Law of Large Numbers

Let \(\mathbf{X}_1, \mathbf{X}_2, \mathbf{X}_3, \cdots, \mathbf{X}_n\) be a sequence of independent random variables with \(E(\mathbf{X}) = \mu\) and \(\text{Var}(\mathbf{X}) = \sigma^2\). The Law of Large Numbers states that, as \(n\) becomes large, repeated experiments will result in values that are close to the expected value.

The sample mean, defined as

\[ \mathbf{X}_n = \frac{1}{n} \sum_{i=1}^n \mathbf{X}_i, \]
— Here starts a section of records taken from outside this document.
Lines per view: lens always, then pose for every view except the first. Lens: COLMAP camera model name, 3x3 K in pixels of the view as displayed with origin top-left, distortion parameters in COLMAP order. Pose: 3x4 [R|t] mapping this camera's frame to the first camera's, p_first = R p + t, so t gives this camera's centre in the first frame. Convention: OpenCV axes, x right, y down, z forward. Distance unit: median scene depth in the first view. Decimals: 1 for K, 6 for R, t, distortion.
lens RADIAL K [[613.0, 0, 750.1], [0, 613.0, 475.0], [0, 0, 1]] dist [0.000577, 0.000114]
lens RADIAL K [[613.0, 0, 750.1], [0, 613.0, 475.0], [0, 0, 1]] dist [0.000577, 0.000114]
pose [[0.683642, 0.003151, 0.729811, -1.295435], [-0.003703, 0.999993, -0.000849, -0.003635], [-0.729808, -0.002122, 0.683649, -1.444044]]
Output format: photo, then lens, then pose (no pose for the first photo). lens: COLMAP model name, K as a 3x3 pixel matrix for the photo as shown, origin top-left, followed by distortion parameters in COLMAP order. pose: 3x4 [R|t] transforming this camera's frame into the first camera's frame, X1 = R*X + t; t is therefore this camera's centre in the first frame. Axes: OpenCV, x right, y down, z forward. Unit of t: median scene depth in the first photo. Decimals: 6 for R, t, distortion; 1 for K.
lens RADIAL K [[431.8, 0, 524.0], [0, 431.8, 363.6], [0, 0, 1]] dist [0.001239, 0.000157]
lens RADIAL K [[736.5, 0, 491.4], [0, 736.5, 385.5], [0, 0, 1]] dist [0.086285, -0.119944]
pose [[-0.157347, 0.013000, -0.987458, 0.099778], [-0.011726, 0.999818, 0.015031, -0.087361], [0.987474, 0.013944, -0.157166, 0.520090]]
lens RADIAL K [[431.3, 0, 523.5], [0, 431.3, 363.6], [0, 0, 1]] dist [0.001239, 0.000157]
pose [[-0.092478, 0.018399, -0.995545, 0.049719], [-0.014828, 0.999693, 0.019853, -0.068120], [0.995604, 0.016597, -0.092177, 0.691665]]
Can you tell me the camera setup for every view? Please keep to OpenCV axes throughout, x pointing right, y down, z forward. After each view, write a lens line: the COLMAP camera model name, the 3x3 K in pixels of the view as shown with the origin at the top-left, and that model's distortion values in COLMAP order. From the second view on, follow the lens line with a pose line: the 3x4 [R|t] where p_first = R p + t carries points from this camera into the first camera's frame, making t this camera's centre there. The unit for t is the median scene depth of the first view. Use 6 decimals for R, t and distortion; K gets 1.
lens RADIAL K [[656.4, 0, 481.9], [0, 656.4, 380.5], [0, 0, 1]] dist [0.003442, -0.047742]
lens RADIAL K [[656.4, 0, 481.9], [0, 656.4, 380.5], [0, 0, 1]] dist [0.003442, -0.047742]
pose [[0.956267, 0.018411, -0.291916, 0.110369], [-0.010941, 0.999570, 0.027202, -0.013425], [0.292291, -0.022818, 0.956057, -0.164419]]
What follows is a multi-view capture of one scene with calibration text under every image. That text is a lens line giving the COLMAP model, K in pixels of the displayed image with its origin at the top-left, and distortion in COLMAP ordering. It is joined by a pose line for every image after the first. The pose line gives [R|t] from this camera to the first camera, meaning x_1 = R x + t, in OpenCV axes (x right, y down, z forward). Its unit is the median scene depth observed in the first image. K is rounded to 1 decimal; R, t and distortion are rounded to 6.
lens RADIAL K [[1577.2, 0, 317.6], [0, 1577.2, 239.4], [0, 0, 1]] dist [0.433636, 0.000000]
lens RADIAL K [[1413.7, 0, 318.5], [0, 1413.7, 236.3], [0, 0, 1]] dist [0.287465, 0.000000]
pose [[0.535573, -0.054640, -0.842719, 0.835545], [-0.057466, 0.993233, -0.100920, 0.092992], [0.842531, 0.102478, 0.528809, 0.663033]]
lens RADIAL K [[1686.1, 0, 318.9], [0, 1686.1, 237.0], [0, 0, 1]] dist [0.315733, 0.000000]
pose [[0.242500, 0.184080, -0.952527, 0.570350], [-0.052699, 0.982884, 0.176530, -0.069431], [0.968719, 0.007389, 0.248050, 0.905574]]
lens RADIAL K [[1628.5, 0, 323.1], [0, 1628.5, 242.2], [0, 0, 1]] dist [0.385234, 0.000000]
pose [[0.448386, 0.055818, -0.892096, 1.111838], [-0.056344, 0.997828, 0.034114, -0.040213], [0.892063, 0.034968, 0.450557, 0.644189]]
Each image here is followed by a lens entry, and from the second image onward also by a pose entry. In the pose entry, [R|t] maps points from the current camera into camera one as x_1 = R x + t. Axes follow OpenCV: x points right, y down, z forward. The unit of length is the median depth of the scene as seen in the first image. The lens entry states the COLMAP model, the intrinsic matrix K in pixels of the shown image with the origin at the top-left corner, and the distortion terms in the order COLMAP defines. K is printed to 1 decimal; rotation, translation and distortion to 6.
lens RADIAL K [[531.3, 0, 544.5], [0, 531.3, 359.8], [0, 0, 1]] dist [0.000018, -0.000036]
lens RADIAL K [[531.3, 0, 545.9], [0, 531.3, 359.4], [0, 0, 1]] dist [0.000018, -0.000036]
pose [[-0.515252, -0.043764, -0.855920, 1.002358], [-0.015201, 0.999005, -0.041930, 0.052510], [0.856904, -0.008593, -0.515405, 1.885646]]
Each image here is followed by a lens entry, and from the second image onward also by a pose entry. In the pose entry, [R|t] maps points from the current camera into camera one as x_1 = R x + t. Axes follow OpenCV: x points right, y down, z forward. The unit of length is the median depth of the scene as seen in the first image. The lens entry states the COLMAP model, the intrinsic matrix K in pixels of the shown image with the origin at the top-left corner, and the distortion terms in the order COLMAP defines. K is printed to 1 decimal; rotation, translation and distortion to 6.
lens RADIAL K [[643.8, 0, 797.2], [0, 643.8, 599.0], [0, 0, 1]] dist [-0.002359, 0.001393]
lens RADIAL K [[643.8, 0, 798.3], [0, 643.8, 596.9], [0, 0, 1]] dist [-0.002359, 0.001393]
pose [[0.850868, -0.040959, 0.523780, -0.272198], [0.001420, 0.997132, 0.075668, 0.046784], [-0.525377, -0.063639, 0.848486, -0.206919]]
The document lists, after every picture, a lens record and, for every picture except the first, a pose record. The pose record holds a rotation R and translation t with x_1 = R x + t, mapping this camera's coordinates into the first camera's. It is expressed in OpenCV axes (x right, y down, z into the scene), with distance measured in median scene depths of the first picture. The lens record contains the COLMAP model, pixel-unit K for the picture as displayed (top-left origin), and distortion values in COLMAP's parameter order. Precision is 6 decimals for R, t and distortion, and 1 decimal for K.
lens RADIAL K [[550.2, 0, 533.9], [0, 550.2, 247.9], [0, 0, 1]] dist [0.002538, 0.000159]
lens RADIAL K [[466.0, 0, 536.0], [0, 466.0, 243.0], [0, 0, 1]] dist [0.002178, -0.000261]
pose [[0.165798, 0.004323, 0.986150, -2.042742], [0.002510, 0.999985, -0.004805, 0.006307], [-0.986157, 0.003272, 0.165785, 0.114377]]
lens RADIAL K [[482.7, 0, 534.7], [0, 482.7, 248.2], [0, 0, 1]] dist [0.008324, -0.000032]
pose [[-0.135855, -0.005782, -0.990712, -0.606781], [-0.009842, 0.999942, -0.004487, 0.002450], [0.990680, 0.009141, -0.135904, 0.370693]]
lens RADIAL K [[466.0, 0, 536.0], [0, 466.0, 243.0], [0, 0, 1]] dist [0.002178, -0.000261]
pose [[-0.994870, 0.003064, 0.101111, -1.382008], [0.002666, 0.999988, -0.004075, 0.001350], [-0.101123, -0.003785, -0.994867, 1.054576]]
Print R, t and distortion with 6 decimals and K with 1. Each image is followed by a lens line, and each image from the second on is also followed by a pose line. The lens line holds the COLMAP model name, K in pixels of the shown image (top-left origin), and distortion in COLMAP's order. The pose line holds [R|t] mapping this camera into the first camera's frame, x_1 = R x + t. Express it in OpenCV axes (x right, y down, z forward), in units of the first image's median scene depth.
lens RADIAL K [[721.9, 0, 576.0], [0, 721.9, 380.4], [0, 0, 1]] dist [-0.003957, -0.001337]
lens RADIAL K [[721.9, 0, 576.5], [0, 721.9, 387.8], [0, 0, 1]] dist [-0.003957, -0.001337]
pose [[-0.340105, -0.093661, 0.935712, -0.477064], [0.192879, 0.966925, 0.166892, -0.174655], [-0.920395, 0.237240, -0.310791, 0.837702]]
will converge to \(\mu\) as \(n \rightarrow \infty\).

Proof:

We want to show that \(P(|\mathbf{X}_n - \mu| > \epsilon) \rightarrow 0\) as \(n \rightarrow \infty\). Since the \(\mathbf{X}_i\)'s are independent:

\[ \begin{aligned} E(\mathbf{X}_n) &= \frac{1}{n} \sum_{i=1}^n E(\mathbf{X}_i) = \mu, \\ \text{Var}(\mathbf{X}_n) &= \frac{1}{n^2} \sum_{i=1}^n \text{Var}(\mathbf{X}_i) = \frac{\sigma^2}{n}, \\ \text{as } n &\rightarrow \infty, \text{Var}(\mathbf{X}_n) \rightarrow 0, \\ P(|\mathbf{X}_n - \mu| > \epsilon) &\leq \frac{\text{Var}(\mathbf{X}_n)}{\epsilon^2} \\ &= \frac{\sigma^2}{n\epsilon^2} \rightarrow 0, \quad \text{as } n \rightarrow \infty. \end{aligned} \]

Thus, we have shown that \(P(|\mathbf{X}_n - \mu| > \epsilon) \rightarrow 0\) as \(n \to \infty\), completing the proof.